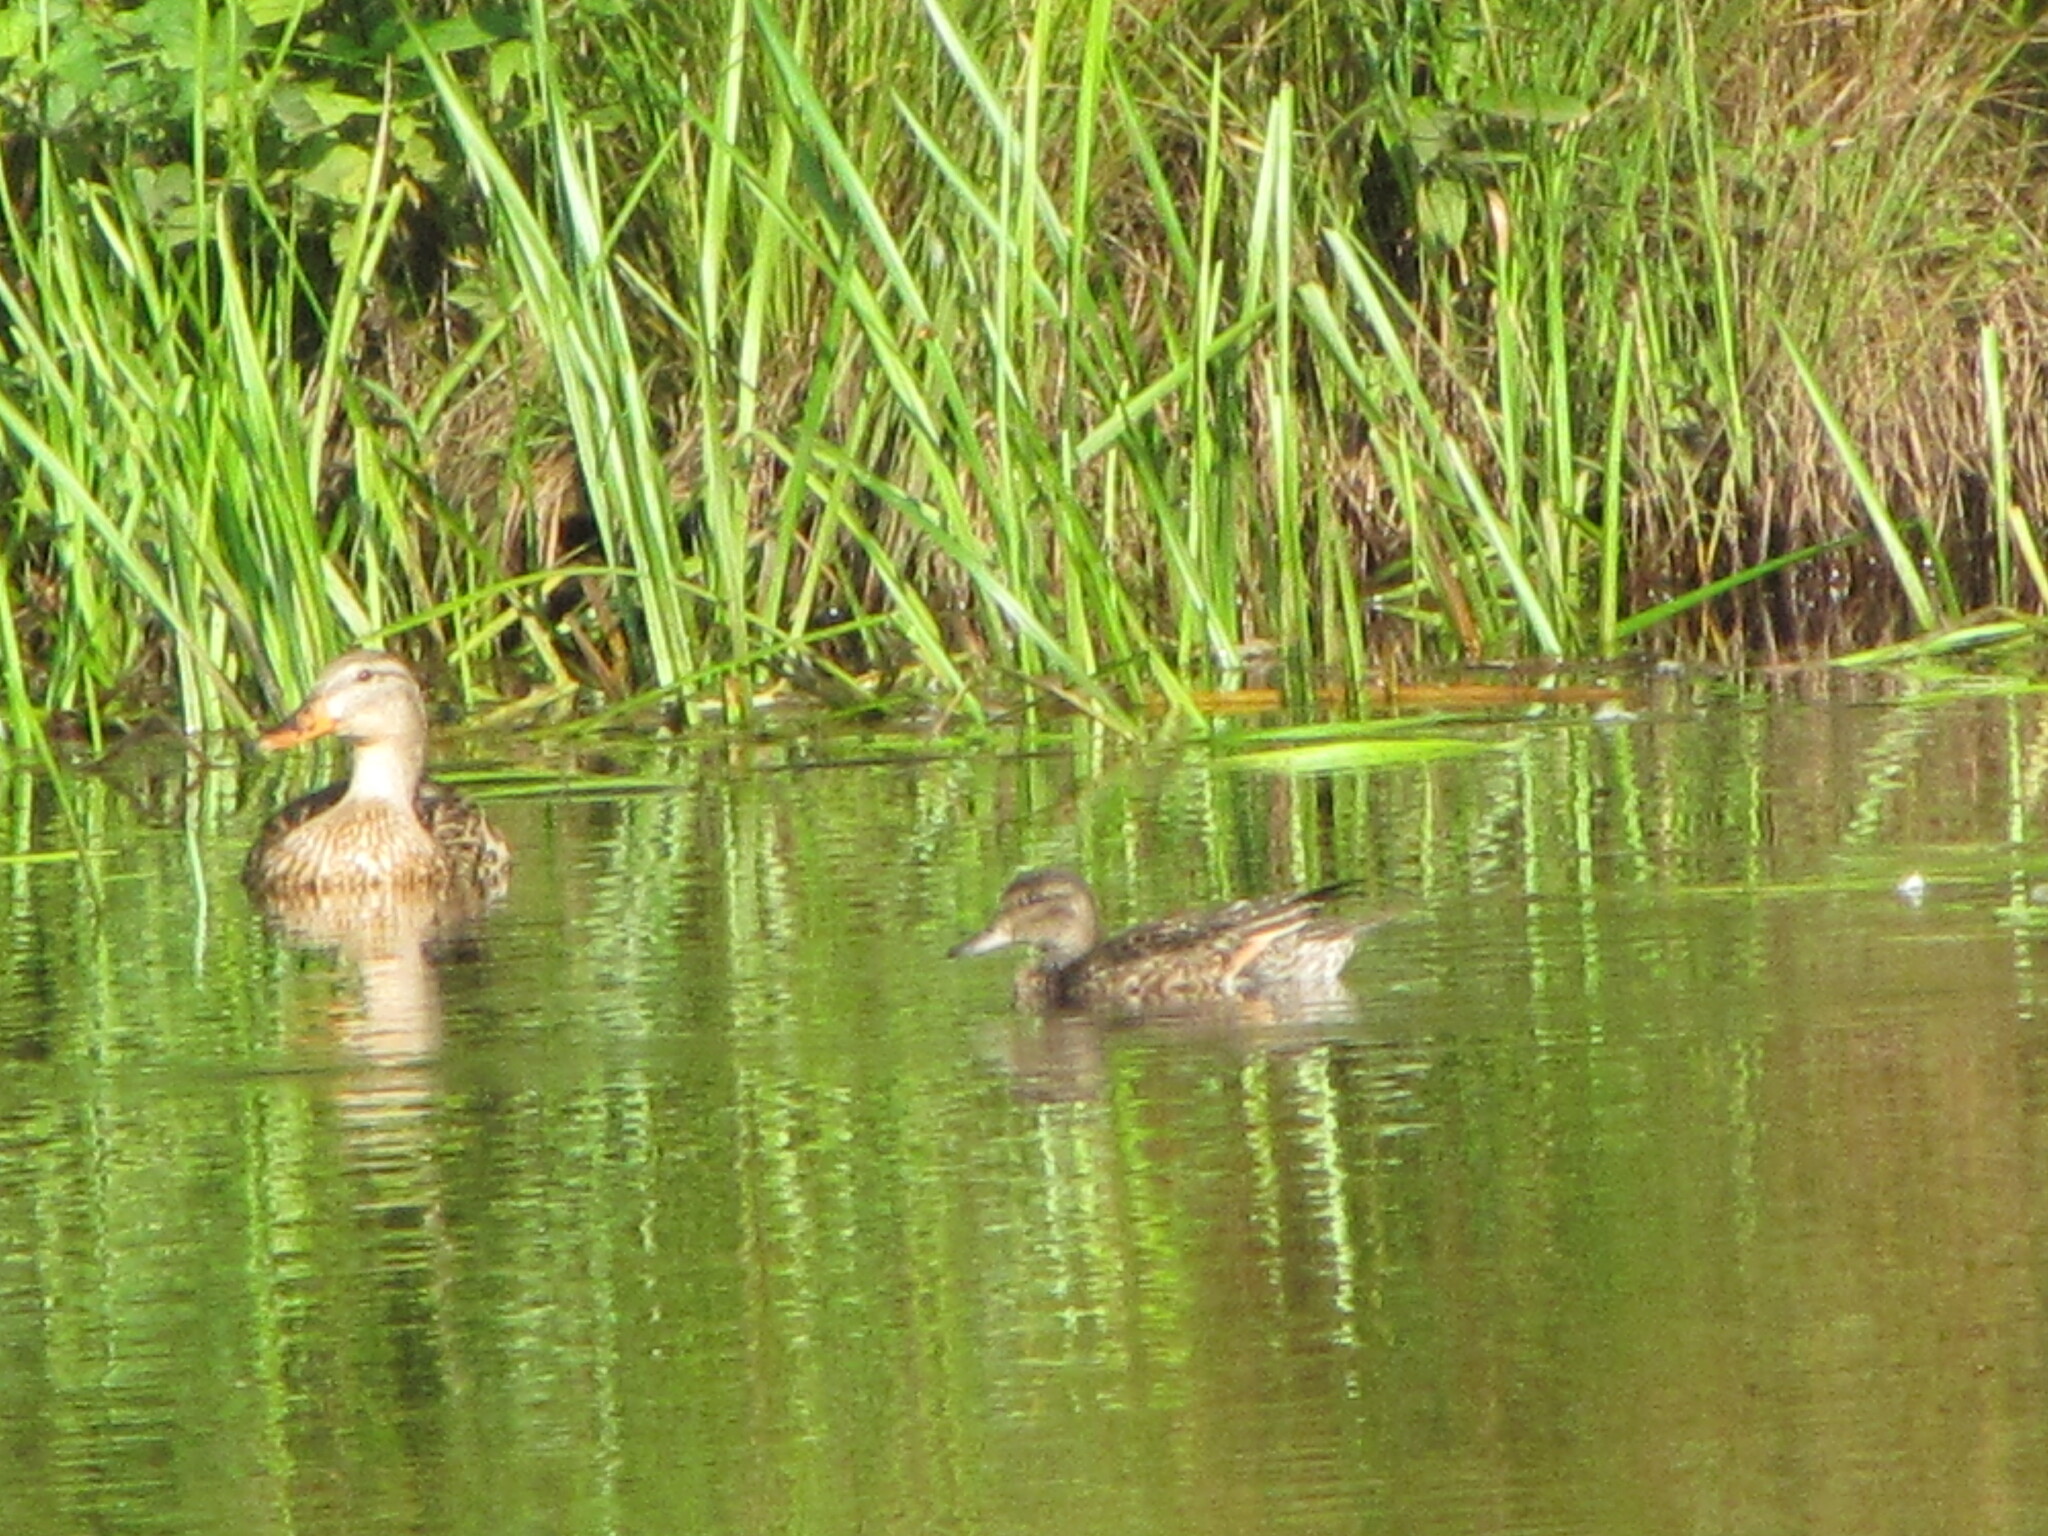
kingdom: Animalia
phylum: Chordata
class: Aves
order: Anseriformes
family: Anatidae
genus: Anas
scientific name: Anas platyrhynchos
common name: Mallard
━━━━━━━━━━━━━━━━━━━━━━━━━━━━━━
GOAL.
Render everything from the line containing "phylum: Chordata" down to the end of the records as a JSON list of strings, one string per line, with blank lines left out.

RESPONSE.
[
  "phylum: Chordata",
  "class: Aves",
  "order: Anseriformes",
  "family: Anatidae",
  "genus: Anas",
  "scientific name: Anas platyrhynchos",
  "common name: Mallard"
]